Takaful and retakaful represent forms of Islamic insurance and re-insurance based on principles of mutual assistance, burden-sharing and joint guarantees. Global takaful contributions reached an estimated USD 7 billion in 2009. While the number of African takaful companies is still limited, gross takaful contributions across the continent have exhibited an 18 percent compound annual growth rate (CAGR) between 2005 and 2008, and increased by 26 percent in 2009 to reach an estimated USD 377 million.
Islamic Capital Markets have significantly expanded following the development of Islamic finance instruments and Islamic accounting standards and regulatory bodies. While the principles of gharar and maysir largely prohibit trades in most types of derivatives, Islamic Capital markets are becoming increasingly sophisticated platforms for companies to raise Shariah compliant funds.

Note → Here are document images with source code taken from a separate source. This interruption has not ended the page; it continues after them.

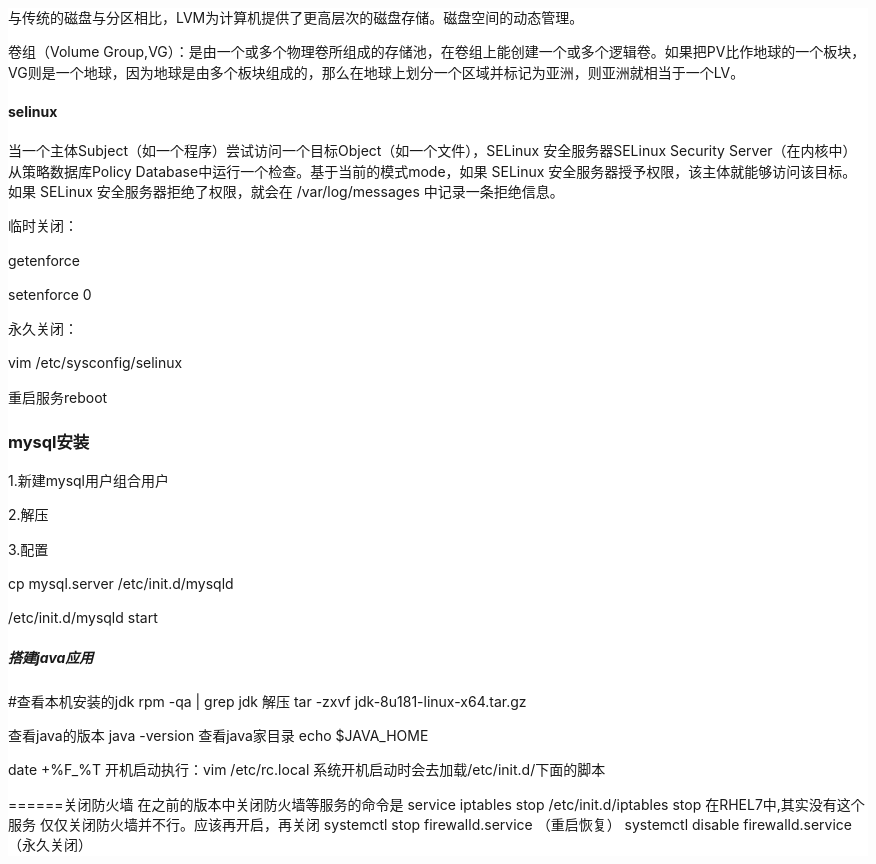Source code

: 

与传统的磁盘与分区相比，LVM为计算机提供了更高层次的磁盘存储。磁盘空间的动态管理。

卷组（Volume Group,VG）：是由一个或多个物理卷所组成的存储池，在卷组上能创建一个或多个逻辑卷。如果把PV比作地球的一个板块，VG则是一个地球，因为地球是由多个板块组成的，那么在地球上划分一个区域并标记为亚洲，则亚洲就相当于一个LV。

#### selinux

当一个主体Subject（如一个程序）尝试访问一个目标Object（如一个文件），SELinux 安全服务器SELinux Security Server（在内核中）从策略数据库Policy Database中运行一个检查。基于当前的模式mode，如果 SELinux 安全服务器授予权限，该主体就能够访问该目标。如果 SELinux 安全服务器拒绝了权限，就会在 /var/log/messages 中记录一条拒绝信息。

临时关闭：

getenforce

setenforce 0

永久关闭：

vim /etc/sysconfig/selinux

重启服务reboot

### mysql安装

1.新建mysql用户组合用户

2.解压

3.配置

cp mysql.server /etc/init.d/mysqld

/etc/init.d/mysqld start

##### 搭建java应用

#查看本机安装的jdk
rpm -qa | grep jdk
解压
tar -zxvf jdk-8u181-linux-x64.tar.gz

查看java的版本
java -version
查看java家目录
echo $JAVA_HOME

date +%F_%T
开机启动执行：vim /etc/rc.local
系统开机启动时会去加载/etc/init.d/下面的脚本

======关闭防火墙
在之前的版本中关闭防火墙等服务的命令是
service iptables stop
/etc/init.d/iptables stop
在RHEL7中,其实没有这个服务
仅仅关闭防火墙并不行。应该再开启，再关闭
systemctl stop firewalld.service （重启恢复）
systemctl disable firewalld.service （永久关闭）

The global market for Sukuk, Islamic financial certificates similar to bonds and asset-backed certificates, has expanded rapidly in response to increasing demand from IFIs and individual investors for Shariah compliant equity. Malaysia is the biggest sukuk market in the world with 39% of sukuk outstanding or equivalent to USD80.2 billion, with 825 issues (2009), The London Stock Exchange’s sukuk market is the largest in Europe. In accordance with the prohibition of ribah, sukuk are structured to not generate interest, but rather place the assets that back the sukuk into a special purpose vehicle (SPV) that provide returns based on concrete transactions. By end-2009 cumulative total global sukuk issues topped USD24.6 billion. Sukuk markets in Africa are still very limited with sukuk issuance in very few countries, such as Sudan and The Gambia, while others such as Egypt have announced plans to further develop domestic sukuk markets in the future.
Islamic Investment banks and Islamic Investment Funds are becoming increasingly active investors on global markets. Although very few Islamic funds operate in Africa, by end-2009 between 700 and 800 Islamic funds worldwide managed just over USD 52 billion in assets. Often adopting structures similar to that of mutual funds, equity funds, leasing funds and commodity funds, Islamic funds aim to generate profits from large scale investment pooling, underwriting and market-making activities.
Islamic Microfinance offers the potential to significantly expand access to finance, particularly to poor and unbanked households which do not use conventional microfinance services for religious reasons. While limited publicly available data makes assessing the state of Islamic microfinance in Africa difficult, a 2007 CGAP survey revealed that at least 5 Islamic microfinance institutions (Islamic MFIs) operated in Africa in 2007 (1 in Mali, 1 in Somalia and 3 in Sudan) disbursing over USD 2 million to more than 12,400 clients. According to the same survey, although Islamic MFIs had a global outreach of only about 380,000 clients, representing about 0.5 percent of total microfinance outreach at the time, there was a large unmet demand for Islamic microfinance products indicating a strong growth potential for the sector.